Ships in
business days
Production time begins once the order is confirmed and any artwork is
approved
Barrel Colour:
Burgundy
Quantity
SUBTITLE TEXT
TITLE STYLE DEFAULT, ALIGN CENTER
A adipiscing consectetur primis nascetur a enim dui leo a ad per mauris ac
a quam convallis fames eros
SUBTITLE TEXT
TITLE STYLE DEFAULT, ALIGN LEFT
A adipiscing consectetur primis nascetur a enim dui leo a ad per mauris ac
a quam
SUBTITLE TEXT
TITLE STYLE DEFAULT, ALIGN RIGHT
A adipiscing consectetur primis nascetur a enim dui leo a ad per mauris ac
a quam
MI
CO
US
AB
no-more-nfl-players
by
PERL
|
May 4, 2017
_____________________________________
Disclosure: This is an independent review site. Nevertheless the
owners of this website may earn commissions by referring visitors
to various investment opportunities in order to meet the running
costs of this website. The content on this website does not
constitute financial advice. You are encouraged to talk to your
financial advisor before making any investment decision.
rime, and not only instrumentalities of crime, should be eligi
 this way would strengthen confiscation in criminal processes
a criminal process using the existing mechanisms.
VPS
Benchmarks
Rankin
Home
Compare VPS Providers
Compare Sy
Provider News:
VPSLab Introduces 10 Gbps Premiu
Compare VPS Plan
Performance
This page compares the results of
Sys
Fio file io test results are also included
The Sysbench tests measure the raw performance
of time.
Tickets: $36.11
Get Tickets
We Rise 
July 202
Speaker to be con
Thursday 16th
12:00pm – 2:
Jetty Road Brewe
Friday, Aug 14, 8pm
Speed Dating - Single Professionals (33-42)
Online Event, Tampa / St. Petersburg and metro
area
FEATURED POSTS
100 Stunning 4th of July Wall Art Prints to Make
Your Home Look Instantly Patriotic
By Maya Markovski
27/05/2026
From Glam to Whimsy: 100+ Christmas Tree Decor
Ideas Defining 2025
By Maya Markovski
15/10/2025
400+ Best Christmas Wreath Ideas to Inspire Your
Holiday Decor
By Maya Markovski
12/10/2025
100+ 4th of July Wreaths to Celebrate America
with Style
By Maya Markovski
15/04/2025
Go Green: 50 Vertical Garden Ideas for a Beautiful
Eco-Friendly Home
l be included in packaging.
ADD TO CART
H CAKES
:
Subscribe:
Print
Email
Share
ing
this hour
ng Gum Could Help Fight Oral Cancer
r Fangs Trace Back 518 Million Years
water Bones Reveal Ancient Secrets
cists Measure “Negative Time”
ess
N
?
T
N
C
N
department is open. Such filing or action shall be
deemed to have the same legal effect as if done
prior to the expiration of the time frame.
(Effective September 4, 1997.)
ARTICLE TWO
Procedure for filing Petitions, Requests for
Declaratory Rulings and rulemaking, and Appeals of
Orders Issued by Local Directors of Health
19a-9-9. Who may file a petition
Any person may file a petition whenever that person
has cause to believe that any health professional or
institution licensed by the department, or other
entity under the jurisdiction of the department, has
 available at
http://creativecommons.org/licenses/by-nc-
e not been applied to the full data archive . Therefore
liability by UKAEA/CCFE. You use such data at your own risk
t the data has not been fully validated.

* * * * *

Please return all of the entries above, exactly and completely.

Ships in
business days
Production time begins once the order is confirmed and any artwork is
approved
Barrel Colour:
Burgundy
Quantity
SUBTITLE TEXT
TITLE STYLE DEFAULT, ALIGN CENTER
A adipiscing consectetur primis nascetur a enim dui leo a ad per mauris ac
a quam convallis fames eros
SUBTITLE TEXT
TITLE STYLE DEFAULT, ALIGN LEFT
A adipiscing consectetur primis nascetur a enim dui leo a ad per mauris ac
a quam
SUBTITLE TEXT
TITLE STYLE DEFAULT, ALIGN RIGHT
A adipiscing consectetur primis nascetur a enim dui leo a ad per mauris ac
a quam
MI
CO
US
AB
no-more-nfl-players
by
PERL
|
May 4, 2017
_____________________________________
Disclosure: This is an independent review site. Nevertheless the
owners of this website may earn commissions by referring visitors
to various investment opportunities in order to meet the running
costs of this website. The content on this website does not
constitute financial advice. You are encouraged to talk to your
financial advisor before making any investment decision.
rime, and not only instrumentalities of crime, should be eligi
 this way would strengthen confiscation in criminal processes
a criminal process using the existing mechanisms.
VPS
Benchmarks
Rankin
Home
Compare VPS Providers
Compare Sy
Provider News:
VPSLab Introduces 10 Gbps Premiu
Compare VPS Plan
Performance
This page compares the results of
Sys
Fio file io test results are also included
The Sysbench tests measure the raw performance
of time.
Tickets: $36.11
Get Tickets
We Rise 
July 202
Speaker to be con
Thursday 16th
12:00pm – 2:
Jetty Road Brewe
Friday, Aug 14, 8pm
Speed Dating - Single Professionals (33-42)
Online Event, Tampa / St. Petersburg and metro
area
FEATURED POSTS
100 Stunning 4th of July Wall Art Prints to Make
Your Home Look Instantly Patriotic
By Maya Markovski
27/05/2026
From Glam to Whimsy: 100+ Christmas Tree Decor
Ideas Defining 2025
By Maya Markovski
15/10/2025
400+ Best Christmas Wreath Ideas to Inspire Your
Holiday Decor
By Maya Markovski
12/10/2025
100+ 4th of July Wreaths to Celebrate America
with Style
By Maya Markovski
15/04/2025
Go Green: 50 Vertical Garden Ideas for a Beautiful
Eco-Friendly Home
l be included in packaging.
ADD TO CART
H CAKES
:
Subscribe:
Print
Email
Share
ing
this hour
ng Gum Could Help Fight Oral Cancer
r Fangs Trace Back 518 Million Years
water Bones Reveal Ancient Secrets
cists Measure “Negative Time”
ess
N
?
T
N
C
N
department is open. Such filing or action shall be
deemed to have the same legal effect as if done
prior to the expiration of the time frame.
(Effective September 4, 1997.)
ARTICLE TWO
Procedure for filing Petitions, Requests for
Declaratory Rulings and rulemaking, and Appeals of
Orders Issued by Local Directors of Health
19a-9-9. Who may file a petition
Any person may file a petition whenever that person
has cause to believe that any health professional or
institution licensed by the department, or other
entity under the jurisdiction of the department, has
 available at
http://creativecommons.org/licenses/by-nc-
e not been applied to the full data archive . Therefore
liability by UKAEA/CCFE. You use such data at your own risk
t the data has not been fully validated.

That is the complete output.